The first character ever created was a hero. The first story ever told was the story of a hero’s journey. The main reason audiences have been watching and reading stories ever since is because the hero’s story is the story we all imagine we are living. It is the story we dream.
What all heroic characters have in common is a mission to save. Even independent dramas about characters struggling to relate are peopled with every day, emotionally flawed heroic characters trying to save someone or something. It is their overriding characteristic. It dictates how every moment in every scene is played.
Heroic characters on camera are always thinking about a bigger story than the one on the page. They carry the weight of the entire story on their shoulders and in their hearts, minds and imaginations every moment they are on screen. This is how a heroic character’s story works its magic on an audience because that’s the way an audience experiences the story. It’s why and how the audience identifies with the heroic character, roots for the character, and dreams of handling life the way the character would if they were ever to find themselves in her or his situation.

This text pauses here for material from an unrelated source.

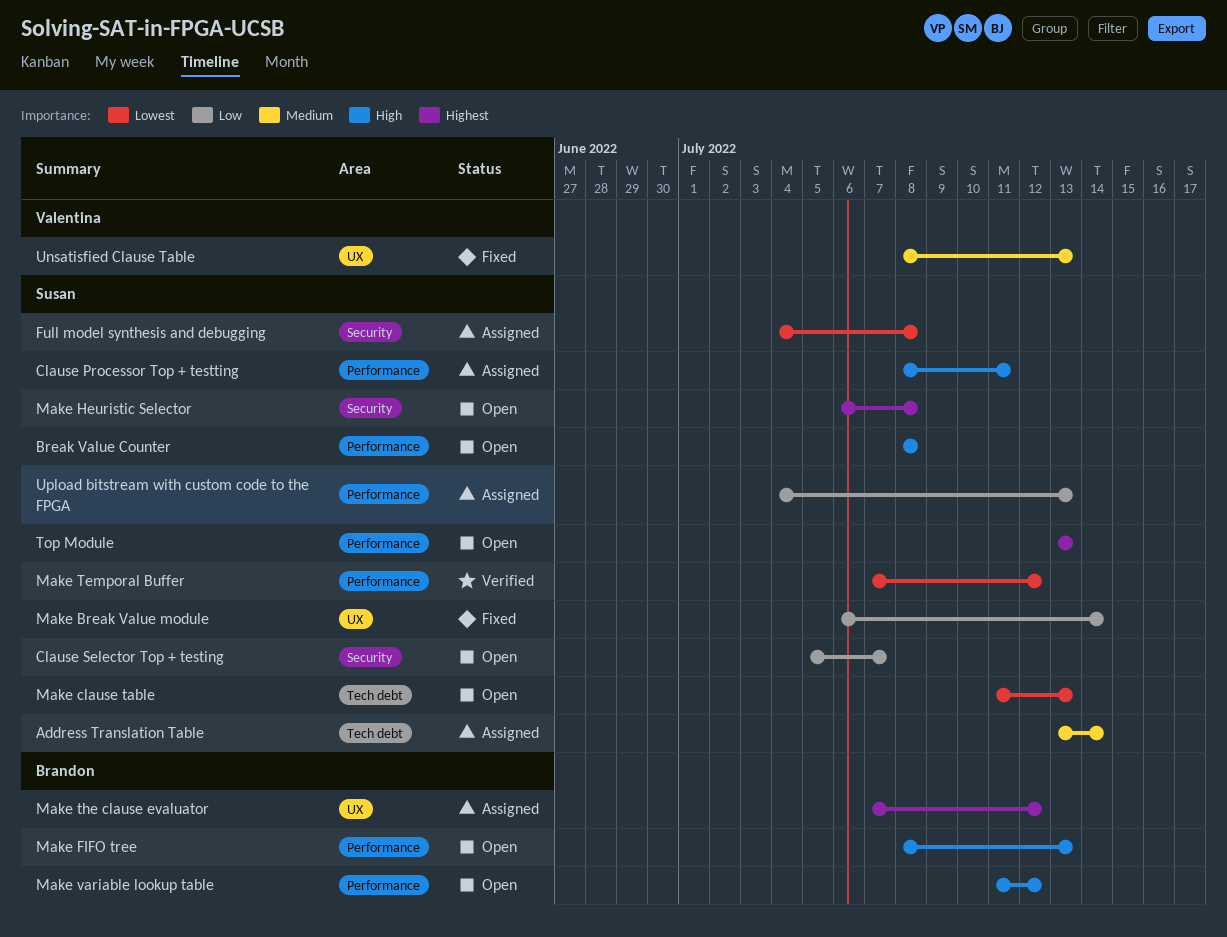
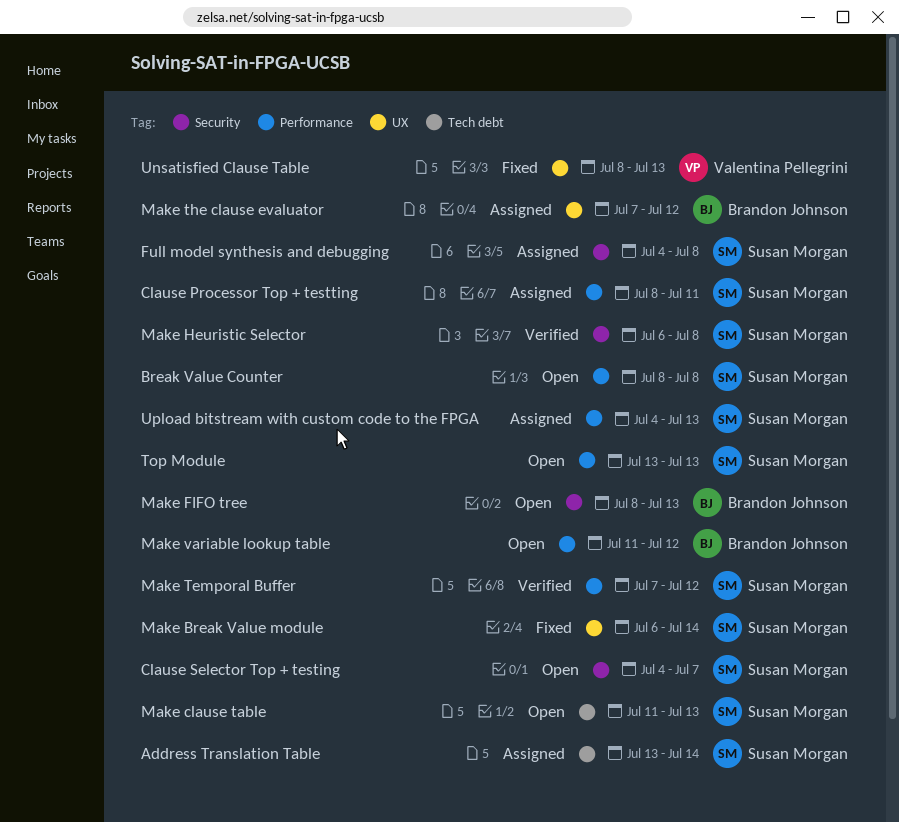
Clause Selector Top + testing, start: Jul 5 -> Jul 4
Make FIFO tree, label: Performance -> Security
Make Heuristic Selector, status: Open -> Verified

The most dangerous villain a heroic character faces lies within. It can take the form of a past mistake that haunts the heroic character and that she or he is always endeavoring to rectify. It can take the form of a character flaw that has the power to undermine the heroic character and which she or he must overcome to succeed. It can take the form of an emotional void created by a missing parent or lost love that threatens to confuse the heart of the heroic character causing a miscalculation that could destroy everything.